In 1992, the BBC debuted Eldorado to alternate with EastEnders. The programme was heavily criticised and only lasted one year. Nevertheless soap operas gained increasing prominence on UK television schedules. In 1995, Channel 4 premiered Hollyoaks, a soap with a youth focus. When Channel 5 launched in March 1997, it debuted the soap opera Family Affairs, which was formatted as a daily soap, airing Monday through Fridays.

Brookside '​s premise evolved during the 1990s, phasing out the politicised stories of the 1980s and shifting the emphasis to controversial and sensationalist stories such as child rape, sibling incest, religious cults and drug addiction, including the infamous 'body under the patio' storyline which ran from 1993 to 1995, and gave the serial its highest ratings ever with 9 million viewers.

Coronation Street and Brookside began releasing straight-to-video features. The Coronation Street releases generally kept the pace and style of conventional programmes episodes with the action set in foreign locations. The Brookside releases were set in the programme's usual location, but featured stories with adult content not allowed on television pre-watershed, with these releases given '18' certificates.
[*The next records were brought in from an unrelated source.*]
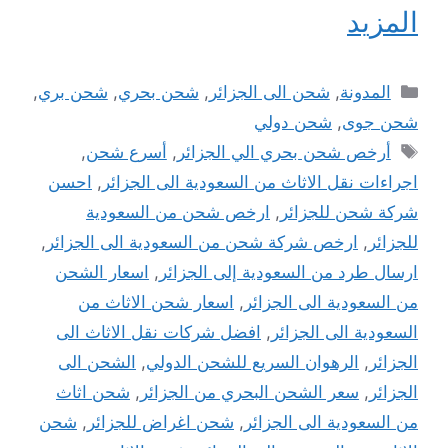
المزيد
التصنيفات
المدونة
,
شحن الى الجزائر
,
شحن بحري
,
شحن بري
,
شحن جوى
,
شحن دولي
الوسوم
أرخص شحن بحري الي الجزائر
,
أسرع شحن
,
اجراءات نقل الاثاث من السعودية الى الجزائر
,
احسن
شركة شحن للجزائر
,
ارخص شحن من السعودية
للجزائر
,
ارخص شركة شحن من السعودية الى الجزائر
,
ارسال طرد من السعودية إلى الجزائر
,
اسعار الشحن
من السعودية الى الجزائر
,
اسعار شحن الاثاث من
السعودية الى الجزائر
,
افضل شركات نقل الاثاث الى
الجزائر
,
الرهوان السريع للشحن الدولي
,
الشحن الى
الجزائر
,
سعر الشحن البحري من الجزائر
,
شحن اثاث
من السعودية الى الجزائر
,
شحن اغراض للجزائر
,
شحن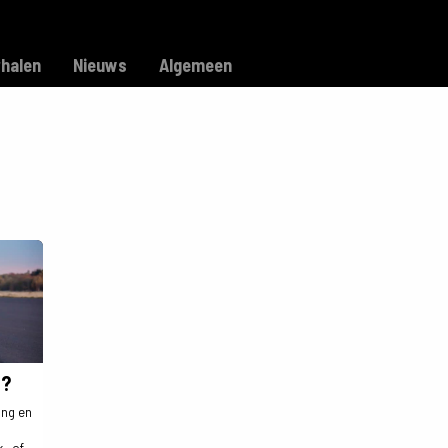
Model C
Verkooppunten
Support
rhalen
Nieuws
Algemeen
n?
ing en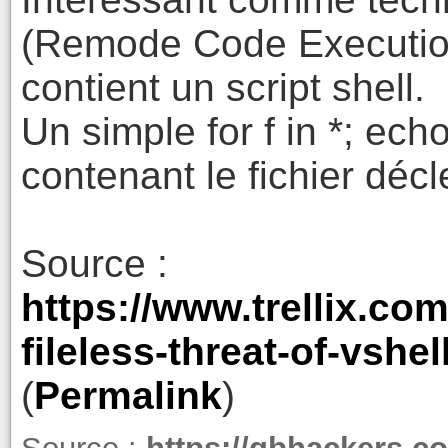
(Remode Code Execution)
contient un script shell.
Un simple for f in *; echo
contenant le fichier décl
Source :
https://www.trellix.com
fileless-threat-of-vshell
(
Permalink
)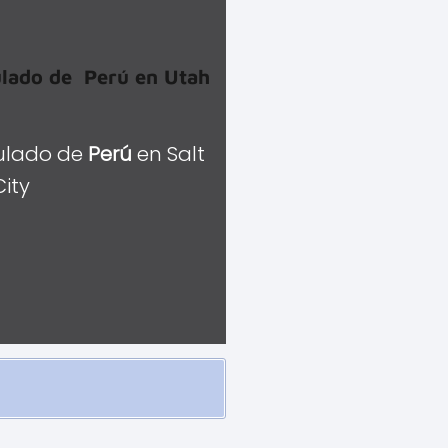
lado de Perú en Utah
ulado de
Perú
en Salt
City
A retooling of Emmerdale Farm led to the Farm being dropped from the programme's title in 1989. In 1993, many of the changes where executed via a plane crash that partially destroyed the village and killed several characters. This attracted criticism as it was broadcast near the fifth anniversary of the Lockerbie bombing. The storyline drew the soap its highest ever viewership at 18 million viewers, and helped massively with the revamp of the programme which became a success and helped grow Emmerdale '​s in popularity.

Throughout the 1990s, Brookside, Coronation Street, EastEnders and Emmerdale continued to flourish. Each increased the number of episodes that aired on a weekly basis by at least one, further defining soap operas as the leading genre in British television.



Soaps in the 21st Century

Since 2000, new soap operas have continued to be developed. Daytime drama Doctors began in March 2000, preceding Neighbours on BBC1. In 2002, as ratings for the Scottish serial High Road (formerly Take The High Road) continued to decline, BBC Scotland launched River City, which proved popular and effectively replaced High Road when it was cancelled in 2003. The long-running serial Brookside ended in November 2003 after 21 years on the air, leaving Hollyoaks as Channel 4's flagship serial.
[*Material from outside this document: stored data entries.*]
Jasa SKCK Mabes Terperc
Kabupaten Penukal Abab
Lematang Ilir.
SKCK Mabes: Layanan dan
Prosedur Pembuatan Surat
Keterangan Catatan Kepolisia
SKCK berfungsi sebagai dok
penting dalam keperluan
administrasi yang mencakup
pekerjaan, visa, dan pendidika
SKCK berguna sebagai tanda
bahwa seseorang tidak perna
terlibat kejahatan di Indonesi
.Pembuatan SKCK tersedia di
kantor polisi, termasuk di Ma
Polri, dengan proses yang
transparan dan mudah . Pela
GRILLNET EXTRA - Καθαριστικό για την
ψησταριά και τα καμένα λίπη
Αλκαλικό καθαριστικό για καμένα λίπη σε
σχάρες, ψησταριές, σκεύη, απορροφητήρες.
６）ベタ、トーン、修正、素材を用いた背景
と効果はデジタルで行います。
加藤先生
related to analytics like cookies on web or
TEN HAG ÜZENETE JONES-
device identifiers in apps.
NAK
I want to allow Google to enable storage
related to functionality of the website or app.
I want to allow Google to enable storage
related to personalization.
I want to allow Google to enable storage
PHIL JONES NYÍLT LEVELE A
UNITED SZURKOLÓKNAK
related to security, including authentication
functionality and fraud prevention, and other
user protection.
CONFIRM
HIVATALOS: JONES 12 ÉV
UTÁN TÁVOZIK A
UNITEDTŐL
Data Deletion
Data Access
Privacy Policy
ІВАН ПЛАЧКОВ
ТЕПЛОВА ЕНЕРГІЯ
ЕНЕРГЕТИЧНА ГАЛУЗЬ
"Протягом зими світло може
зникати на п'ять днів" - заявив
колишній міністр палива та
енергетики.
A new version of Crossroads featuring a mostly new cast was produced by Carlton Television for ITV in 2001. It did not achieve high ratings and was cancelled in 2003. In 2001,
ITV also launched a new early-evening serial entitled Night and Day. This programme too attracted low viewership and, after being shifted to a late night time slot, was cancelled in 2003.
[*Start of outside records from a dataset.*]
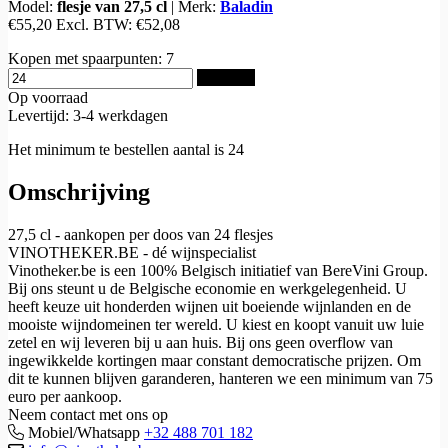
Model:
flesje van 27,5 cl
|
Merk:
Baladin
€55,20
Excl. BTW:
€52,08
Kopen met spaarpunten:
7
Bestellen
Op voorraad
Levertijd: 3-4 werkdagen
Het minimum te bestellen aantal is 24
Omschrijving
27,5 cl - aankopen per doos van 24 flesjes
VINOTHEKER.BE - dé wijnspecialist
Vinotheker.be is een 100% Belgisch initiatief van BereVini Group.
Bij ons steunt u de Belgische economie en werkgelegenheid. U
heeft keuze uit honderden wijnen uit boeiende wijnlanden en de
mooiste wijndomeinen ter wereld. U kiest en koopt vanuit uw luie
zetel en wij leveren bij u aan huis. Bij ons geen overflow van
ingewikkelde kortingen maar constant democratische prijzen. Om
dit te kunnen blijven garanderen, hanteren we een minimum van 75
euro per aankoop.
Neem contact met ons op
Mobiel/Whatsapp
+32 488 701 182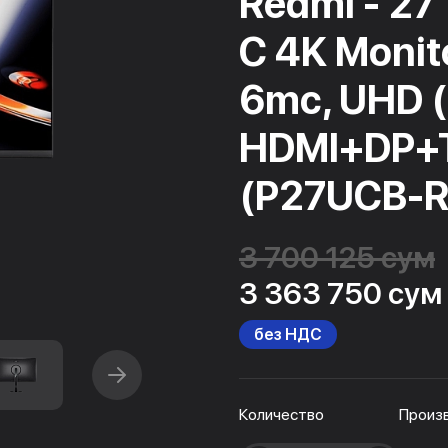
Redmi - 27
C 4K Monito
6mc, UHD 
HDMI+DP+T
(P27UCB-R
3 700 125 сум
3 363 750 сум
без НДС
Количество
Произ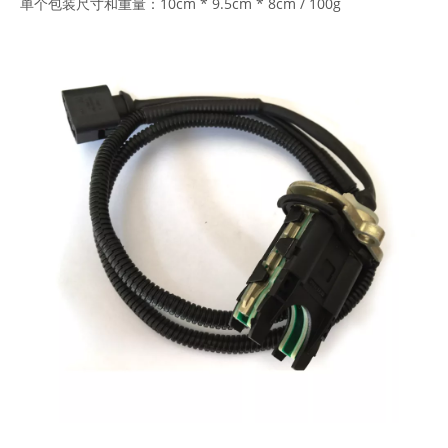
单个包装尺寸和重量：10cm * 9.5cm * 8cm / 100g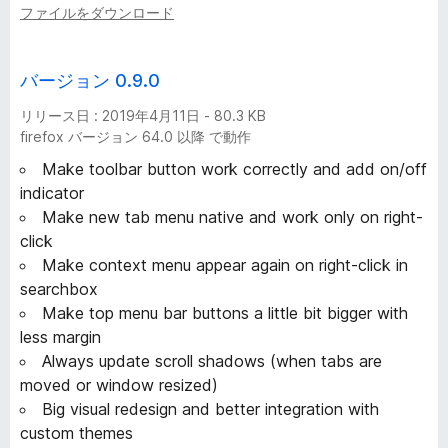
ファイルをダウンロード
バージョン 0.9.0
リリース日 : 2019年4月11日 - 80.3 KB
firefox バージョン 64.0 以降 で動作
Make toolbar button work correctly and add on/off
indicator
Make new tab menu native and work only on right-
click
Make context menu appear again on right-click in
searchbox
Make top menu bar buttons a little bit bigger with
less margin
Always update scroll shadows (when tabs are
moved or window resized)
Big visual redesign and better integration with
custom themes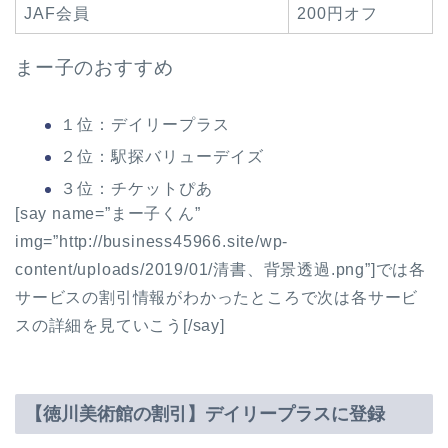
JAF会員
200円オフ
まー子のおすすめ
１位：
デイリープラス
２位：
駅探バリューデイズ
３位：
チケットぴあ
[say name=”まー子くん”
img=”http://business45966.site/wp-
content/uploads/2019/01/清書、背景透過.png”]では各
サービスの割引情報がわかったところで次は各サービ
スの詳細を見ていこう[/say]
【徳川美術館の割引】デイリープラスに登録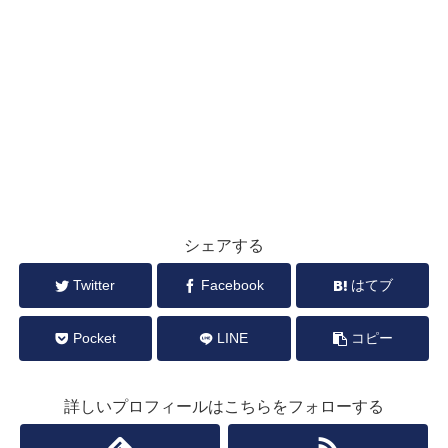
シェアする
Twitter
Facebook
はてブ
Pocket
LINE
コピー
詳しいプロフィールはこちらをフォローする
 Family Affairs, which was broadcast opposite the racier Hollyoaks, never achieved significantly high ratings leading to several dramatic casting revamps and marked changes in style and even location over its run. By 2004, Family Affairs had a larger fan base and won its first awards, though was cancelled in late 2005.

In 2008, ITV premiered The Royal Today, a daily spin-off of popular 1960s drama The Royal, which had been running in a primetime slot since 2002.
Just days later, soap opera parody programmes Echo Beach premiered alongside its sister show, the comedy Moving Wallpaper. Both Echo Beach and The Royal Today ended after just one series due to low ratings. Radio soap opera Silver Street debuted on the BBC Asian Network in 2004. Poor ratings and criticism of the programme led to its cancellation in 2010.